5. Patient education is important as to help to get adhered to the treatment, medications and in order to get successful health outcomes and in the prevention of further complications. The patient needs to know the pathophysiology of the fluid and electrolyte loss and adherence to the medications as prescribed. The patient should also be educated to keep an account of the vital parameters like difficulty in breathing, dizziness or weakness that might indicate fluid and electrolyte imbalance. The patient needs to be informed about the side-effects of acetazolamide like dizziness or increased urine amount. She also needs to be taught about the side-effects of overuse of antacids in order to calm the nausea (Dee, 2015).

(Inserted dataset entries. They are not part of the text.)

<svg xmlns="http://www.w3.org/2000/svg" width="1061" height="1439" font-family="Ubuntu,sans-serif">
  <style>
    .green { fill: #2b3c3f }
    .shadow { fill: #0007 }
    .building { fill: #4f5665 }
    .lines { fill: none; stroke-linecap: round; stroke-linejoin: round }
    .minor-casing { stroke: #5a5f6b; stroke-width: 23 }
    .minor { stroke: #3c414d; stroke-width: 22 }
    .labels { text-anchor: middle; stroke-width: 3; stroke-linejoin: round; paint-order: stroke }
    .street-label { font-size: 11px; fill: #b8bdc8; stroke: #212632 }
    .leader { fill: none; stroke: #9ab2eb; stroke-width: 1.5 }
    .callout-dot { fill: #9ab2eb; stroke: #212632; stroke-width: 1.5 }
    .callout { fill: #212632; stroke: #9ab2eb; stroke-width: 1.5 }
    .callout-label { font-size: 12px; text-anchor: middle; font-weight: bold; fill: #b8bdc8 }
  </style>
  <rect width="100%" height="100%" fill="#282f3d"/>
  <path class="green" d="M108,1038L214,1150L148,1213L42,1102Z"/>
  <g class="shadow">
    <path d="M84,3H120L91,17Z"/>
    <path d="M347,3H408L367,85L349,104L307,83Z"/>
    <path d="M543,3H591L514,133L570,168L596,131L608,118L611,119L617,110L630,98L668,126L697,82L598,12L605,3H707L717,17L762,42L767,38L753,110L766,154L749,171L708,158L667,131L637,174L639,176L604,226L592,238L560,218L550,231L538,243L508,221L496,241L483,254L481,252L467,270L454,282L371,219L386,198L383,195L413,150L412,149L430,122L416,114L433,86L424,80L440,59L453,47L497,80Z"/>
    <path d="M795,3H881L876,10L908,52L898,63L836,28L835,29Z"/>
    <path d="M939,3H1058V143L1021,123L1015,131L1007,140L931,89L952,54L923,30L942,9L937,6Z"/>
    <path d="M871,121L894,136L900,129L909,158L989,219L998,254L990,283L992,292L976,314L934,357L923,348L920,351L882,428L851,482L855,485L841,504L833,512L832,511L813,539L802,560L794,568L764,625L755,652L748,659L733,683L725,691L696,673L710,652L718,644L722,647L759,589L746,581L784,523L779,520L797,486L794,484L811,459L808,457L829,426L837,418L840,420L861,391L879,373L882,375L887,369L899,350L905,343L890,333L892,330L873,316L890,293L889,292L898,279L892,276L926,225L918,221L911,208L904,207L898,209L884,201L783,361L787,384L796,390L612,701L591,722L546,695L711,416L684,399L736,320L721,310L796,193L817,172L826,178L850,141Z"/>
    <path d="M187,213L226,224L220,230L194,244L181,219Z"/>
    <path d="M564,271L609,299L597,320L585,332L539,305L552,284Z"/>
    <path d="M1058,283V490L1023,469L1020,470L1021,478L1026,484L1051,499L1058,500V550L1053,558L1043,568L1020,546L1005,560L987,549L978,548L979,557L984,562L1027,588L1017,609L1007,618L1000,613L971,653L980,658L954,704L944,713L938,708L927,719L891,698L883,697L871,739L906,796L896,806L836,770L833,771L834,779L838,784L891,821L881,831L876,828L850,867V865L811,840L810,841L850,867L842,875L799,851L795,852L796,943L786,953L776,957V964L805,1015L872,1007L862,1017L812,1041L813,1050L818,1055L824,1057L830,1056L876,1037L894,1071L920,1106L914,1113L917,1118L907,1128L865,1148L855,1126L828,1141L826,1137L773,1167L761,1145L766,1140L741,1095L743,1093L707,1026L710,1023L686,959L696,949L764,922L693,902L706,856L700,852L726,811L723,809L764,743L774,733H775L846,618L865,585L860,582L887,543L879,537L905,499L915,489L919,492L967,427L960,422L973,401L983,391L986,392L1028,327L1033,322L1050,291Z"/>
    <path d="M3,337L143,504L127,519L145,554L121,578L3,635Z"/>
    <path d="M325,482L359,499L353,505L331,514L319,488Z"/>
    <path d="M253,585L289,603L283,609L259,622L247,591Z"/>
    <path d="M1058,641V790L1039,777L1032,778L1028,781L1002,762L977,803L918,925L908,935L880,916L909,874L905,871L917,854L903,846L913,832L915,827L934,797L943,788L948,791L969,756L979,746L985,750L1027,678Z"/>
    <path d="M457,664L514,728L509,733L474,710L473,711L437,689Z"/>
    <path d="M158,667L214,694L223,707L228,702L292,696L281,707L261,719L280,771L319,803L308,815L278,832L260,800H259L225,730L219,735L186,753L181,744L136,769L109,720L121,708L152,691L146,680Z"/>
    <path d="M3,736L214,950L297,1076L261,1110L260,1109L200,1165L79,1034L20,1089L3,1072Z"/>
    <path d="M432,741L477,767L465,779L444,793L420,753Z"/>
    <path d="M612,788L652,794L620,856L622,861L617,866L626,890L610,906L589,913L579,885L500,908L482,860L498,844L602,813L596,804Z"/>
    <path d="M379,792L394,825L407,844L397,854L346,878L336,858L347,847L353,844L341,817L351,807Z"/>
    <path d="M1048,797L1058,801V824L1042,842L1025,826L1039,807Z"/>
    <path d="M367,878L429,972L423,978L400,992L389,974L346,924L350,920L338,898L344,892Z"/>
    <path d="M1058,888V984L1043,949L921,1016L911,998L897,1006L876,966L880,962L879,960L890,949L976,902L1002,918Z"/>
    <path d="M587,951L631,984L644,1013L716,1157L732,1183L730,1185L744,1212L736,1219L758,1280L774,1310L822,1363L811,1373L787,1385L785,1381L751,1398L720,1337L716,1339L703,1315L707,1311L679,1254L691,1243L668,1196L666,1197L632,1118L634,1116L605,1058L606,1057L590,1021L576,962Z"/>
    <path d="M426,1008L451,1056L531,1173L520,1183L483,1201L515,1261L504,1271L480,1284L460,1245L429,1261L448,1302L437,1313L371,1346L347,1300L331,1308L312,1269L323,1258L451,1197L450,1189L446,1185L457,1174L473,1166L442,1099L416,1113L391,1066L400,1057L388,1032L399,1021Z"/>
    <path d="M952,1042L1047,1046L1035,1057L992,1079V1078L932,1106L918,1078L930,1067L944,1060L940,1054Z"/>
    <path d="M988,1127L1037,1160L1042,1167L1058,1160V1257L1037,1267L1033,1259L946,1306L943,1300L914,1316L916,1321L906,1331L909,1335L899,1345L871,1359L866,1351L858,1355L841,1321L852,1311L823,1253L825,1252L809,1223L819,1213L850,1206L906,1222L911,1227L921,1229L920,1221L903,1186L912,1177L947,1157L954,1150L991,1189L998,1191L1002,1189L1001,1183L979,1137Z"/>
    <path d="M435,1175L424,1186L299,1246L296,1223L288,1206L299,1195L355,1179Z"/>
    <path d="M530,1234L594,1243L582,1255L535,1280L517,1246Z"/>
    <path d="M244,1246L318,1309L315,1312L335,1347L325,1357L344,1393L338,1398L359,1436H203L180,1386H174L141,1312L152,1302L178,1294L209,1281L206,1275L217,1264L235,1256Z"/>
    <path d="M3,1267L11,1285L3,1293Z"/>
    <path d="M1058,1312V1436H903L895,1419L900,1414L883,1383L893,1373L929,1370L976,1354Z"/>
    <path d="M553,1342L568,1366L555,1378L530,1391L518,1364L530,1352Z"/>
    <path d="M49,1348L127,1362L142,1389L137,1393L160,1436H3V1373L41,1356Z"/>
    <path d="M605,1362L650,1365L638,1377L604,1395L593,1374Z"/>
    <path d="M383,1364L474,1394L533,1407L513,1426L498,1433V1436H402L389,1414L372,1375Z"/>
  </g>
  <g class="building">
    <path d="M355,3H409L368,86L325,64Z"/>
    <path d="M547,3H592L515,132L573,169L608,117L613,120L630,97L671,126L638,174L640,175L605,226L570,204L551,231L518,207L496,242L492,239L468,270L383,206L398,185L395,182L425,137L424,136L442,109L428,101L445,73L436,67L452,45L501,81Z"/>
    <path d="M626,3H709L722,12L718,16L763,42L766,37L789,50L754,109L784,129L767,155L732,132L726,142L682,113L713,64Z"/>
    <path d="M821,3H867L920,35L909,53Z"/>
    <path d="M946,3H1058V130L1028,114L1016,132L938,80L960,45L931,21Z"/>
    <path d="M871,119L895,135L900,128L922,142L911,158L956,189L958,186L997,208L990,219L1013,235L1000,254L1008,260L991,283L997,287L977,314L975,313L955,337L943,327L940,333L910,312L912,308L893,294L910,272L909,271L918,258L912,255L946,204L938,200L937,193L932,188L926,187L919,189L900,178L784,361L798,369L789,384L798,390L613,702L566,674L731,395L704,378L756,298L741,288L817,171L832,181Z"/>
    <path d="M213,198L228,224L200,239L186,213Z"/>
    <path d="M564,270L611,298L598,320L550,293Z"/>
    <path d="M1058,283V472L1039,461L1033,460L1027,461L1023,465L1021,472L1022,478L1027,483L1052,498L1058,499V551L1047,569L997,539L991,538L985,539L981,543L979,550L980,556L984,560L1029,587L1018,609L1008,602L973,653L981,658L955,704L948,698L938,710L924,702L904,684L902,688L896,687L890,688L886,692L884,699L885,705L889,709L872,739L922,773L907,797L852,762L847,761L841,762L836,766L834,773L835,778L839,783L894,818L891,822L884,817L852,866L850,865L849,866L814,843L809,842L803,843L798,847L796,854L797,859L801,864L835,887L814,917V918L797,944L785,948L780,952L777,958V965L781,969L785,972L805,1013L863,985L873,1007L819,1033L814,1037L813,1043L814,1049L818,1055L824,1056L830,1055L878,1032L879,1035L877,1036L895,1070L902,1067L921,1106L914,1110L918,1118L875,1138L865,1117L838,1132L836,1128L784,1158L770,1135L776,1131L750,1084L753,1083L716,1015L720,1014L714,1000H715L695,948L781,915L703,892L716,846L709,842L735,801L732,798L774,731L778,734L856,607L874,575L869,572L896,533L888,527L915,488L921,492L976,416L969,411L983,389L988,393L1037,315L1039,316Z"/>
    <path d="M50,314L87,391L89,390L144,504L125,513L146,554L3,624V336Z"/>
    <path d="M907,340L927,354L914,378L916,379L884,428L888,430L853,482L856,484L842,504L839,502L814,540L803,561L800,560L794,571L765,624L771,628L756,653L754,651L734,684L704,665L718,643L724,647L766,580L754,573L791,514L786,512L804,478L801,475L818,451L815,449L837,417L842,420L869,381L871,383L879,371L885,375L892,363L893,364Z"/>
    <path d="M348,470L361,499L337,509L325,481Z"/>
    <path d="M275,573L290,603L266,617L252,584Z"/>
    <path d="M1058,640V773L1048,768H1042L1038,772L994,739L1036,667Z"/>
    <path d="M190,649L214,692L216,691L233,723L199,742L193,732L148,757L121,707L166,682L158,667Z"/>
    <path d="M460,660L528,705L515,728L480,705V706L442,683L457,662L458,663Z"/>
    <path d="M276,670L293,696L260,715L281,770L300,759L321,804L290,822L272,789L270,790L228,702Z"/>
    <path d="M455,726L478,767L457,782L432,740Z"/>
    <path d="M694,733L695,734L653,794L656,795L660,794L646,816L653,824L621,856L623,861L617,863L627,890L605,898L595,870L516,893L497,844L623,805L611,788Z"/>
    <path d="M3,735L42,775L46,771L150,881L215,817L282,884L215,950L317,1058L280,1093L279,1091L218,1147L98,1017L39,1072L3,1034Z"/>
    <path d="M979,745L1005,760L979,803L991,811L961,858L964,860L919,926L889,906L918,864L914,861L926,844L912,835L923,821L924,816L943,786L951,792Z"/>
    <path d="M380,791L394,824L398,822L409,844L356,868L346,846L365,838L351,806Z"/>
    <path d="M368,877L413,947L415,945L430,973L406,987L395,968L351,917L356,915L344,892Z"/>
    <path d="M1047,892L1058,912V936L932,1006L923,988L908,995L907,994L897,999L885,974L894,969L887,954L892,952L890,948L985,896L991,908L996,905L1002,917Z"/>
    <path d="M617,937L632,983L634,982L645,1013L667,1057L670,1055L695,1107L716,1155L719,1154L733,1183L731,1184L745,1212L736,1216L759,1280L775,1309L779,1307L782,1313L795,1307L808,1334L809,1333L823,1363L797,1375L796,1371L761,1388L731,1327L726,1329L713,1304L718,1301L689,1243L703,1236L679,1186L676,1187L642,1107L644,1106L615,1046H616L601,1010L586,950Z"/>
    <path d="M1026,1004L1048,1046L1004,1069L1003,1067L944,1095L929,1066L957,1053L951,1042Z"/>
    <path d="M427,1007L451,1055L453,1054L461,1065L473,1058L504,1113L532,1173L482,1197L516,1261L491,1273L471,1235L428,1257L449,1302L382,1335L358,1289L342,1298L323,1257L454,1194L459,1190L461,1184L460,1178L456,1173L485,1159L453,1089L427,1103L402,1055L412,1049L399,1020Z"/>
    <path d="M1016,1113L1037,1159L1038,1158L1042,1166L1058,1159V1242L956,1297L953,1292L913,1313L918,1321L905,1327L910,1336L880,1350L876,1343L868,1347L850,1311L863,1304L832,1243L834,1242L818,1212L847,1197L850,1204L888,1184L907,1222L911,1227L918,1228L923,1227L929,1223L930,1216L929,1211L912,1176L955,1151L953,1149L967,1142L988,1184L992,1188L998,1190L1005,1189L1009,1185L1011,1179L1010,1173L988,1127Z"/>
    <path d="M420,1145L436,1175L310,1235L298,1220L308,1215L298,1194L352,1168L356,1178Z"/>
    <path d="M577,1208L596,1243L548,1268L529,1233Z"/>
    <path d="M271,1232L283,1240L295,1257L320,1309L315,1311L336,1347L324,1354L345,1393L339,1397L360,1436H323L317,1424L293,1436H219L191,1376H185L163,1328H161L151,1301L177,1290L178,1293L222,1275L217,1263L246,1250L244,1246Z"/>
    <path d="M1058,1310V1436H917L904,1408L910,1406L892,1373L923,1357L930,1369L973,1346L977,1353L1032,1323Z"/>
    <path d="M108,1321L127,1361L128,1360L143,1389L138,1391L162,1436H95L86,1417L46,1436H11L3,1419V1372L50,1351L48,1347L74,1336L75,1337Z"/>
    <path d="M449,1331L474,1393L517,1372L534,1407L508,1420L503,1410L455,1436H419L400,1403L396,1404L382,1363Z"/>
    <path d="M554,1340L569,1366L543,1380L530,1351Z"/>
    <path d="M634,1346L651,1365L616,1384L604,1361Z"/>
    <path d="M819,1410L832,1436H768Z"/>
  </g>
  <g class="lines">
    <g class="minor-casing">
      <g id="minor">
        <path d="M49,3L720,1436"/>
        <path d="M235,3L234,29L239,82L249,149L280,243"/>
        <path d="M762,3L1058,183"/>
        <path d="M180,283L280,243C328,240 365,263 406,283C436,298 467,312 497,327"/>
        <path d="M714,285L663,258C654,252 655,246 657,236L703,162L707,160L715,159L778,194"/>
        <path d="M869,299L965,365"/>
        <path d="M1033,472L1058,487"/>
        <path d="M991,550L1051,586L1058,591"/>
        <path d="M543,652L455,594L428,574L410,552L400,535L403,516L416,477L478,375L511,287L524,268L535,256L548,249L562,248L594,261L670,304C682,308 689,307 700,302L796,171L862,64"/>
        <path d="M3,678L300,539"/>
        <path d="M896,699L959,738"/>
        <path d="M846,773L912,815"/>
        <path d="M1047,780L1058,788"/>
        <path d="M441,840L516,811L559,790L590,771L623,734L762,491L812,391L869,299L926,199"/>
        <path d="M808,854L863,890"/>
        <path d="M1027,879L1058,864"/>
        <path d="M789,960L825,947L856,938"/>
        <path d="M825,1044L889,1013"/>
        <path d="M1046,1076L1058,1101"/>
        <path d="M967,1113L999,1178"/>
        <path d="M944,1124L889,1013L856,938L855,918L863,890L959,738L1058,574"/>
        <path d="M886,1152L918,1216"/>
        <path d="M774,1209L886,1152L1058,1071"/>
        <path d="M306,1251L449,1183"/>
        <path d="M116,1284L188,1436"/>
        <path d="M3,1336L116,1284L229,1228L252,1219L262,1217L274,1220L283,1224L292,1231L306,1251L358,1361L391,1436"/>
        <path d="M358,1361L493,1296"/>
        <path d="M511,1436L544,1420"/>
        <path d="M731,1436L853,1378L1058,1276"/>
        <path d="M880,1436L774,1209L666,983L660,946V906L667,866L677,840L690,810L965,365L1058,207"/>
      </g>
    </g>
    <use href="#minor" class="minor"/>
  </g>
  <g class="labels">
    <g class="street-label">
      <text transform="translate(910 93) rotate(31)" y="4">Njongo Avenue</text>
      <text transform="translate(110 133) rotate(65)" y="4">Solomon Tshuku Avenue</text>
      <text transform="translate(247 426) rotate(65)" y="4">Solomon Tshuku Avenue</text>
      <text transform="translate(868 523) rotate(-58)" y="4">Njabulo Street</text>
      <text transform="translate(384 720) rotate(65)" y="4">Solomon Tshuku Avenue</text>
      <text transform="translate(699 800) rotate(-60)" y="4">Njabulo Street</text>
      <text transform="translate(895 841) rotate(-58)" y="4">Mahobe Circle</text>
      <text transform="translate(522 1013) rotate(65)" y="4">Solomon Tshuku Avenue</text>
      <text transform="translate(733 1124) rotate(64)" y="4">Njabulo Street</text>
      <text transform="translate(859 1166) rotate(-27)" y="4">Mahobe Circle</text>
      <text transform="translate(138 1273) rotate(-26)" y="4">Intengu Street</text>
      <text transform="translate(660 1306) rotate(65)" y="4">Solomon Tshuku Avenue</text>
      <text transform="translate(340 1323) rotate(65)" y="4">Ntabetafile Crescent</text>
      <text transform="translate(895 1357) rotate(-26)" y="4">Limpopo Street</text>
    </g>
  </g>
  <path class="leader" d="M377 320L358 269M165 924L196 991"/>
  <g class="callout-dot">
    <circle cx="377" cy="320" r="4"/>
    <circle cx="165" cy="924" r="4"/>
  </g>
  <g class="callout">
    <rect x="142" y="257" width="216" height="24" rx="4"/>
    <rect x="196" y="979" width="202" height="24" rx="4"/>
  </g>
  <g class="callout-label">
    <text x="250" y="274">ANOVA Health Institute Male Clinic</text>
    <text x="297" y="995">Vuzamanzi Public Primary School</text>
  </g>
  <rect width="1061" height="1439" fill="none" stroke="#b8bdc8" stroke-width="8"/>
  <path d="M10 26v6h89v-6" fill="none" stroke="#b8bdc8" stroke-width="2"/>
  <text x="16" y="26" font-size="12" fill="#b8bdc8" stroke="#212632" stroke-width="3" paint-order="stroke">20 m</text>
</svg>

The approach to successful patient education includes the effective communication that is required to enhance the patient’s satisfaction towards treatment and adherence to medications. The healthcare professionals have to build a long-term, strong and trusting relationship wi8ht the patient that is necessary to improve the compliance.
References
Dee, C. M. (2015). Renal tubular dysfunction, metabolic acidosis, metabolic alkalosis and respiratory alkalosis: 9 case reports. Reactions, 1553, 114-30.
Fontana, V., Santinelli, S., Internullo, M., Marinelli, P., Sardo, L., Alessandrini, G., … & Palange, P. (2016). Effect of acetazolamide on post-NIV metabolic alkalosis in acute exacerbated COPD patients. Eur Rev Med Pharmacol Sci, 20(1), 37-43.
Gierth, M., Banas, B., & Burger, M. (2014). Metabolic Alkalosis. In Urology at a Glance (pp. 77-80). Springer Berlin Heidelberg.
Liu, G. S., & Bhalla, V. (2017). Explaining the Coincidence Rule for Estimating Respiratory Compensation in Metabolic Acid–Base Disorders. Annals of Internal Medicine.
Mæhle, K., Haug, B., Flaatten, H., & Nielsen, E. W. (2014). Metabolic alkalosis is the most common acid–base disorder in ICU patients. Critical Care, 18(2), 420.
Mandal, A. K. (2014). 8 Metabolic Alkalosis: Pathophysiology and Management. Textbook of Nephrology, 81.